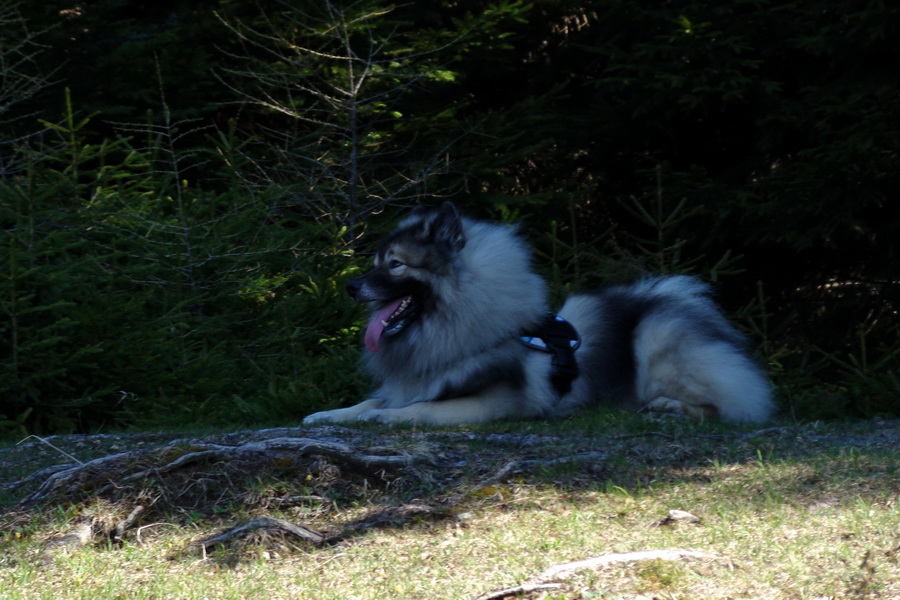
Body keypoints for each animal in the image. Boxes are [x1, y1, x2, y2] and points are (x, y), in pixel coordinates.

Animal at [302, 203, 772, 426]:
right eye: (376, 262)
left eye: (395, 265)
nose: (350, 286)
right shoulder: (412, 382)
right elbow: (367, 400)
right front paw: (328, 415)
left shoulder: (496, 402)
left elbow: (419, 410)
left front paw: (386, 417)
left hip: (658, 340)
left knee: (729, 406)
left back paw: (668, 408)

== == ==

• TRY IT: Every record above, copied exactly and without a single picture, makes up the answer.

• RESPONSE AREA:
Body keypoints for each animal in the image. Boxes are [x1, y1, x2, y2] and points are (x, y), in pixel coordinates.

Animal at [302, 203, 772, 426]:
right eye: (376, 262)
left eye: (395, 265)
nose: (350, 286)
right shoulder: (412, 382)
right elbow: (367, 400)
right front paw: (328, 415)
left shoulder: (496, 402)
left elbow: (419, 410)
left front paw: (386, 417)
left hip: (658, 340)
left knee: (729, 406)
left back paw: (668, 408)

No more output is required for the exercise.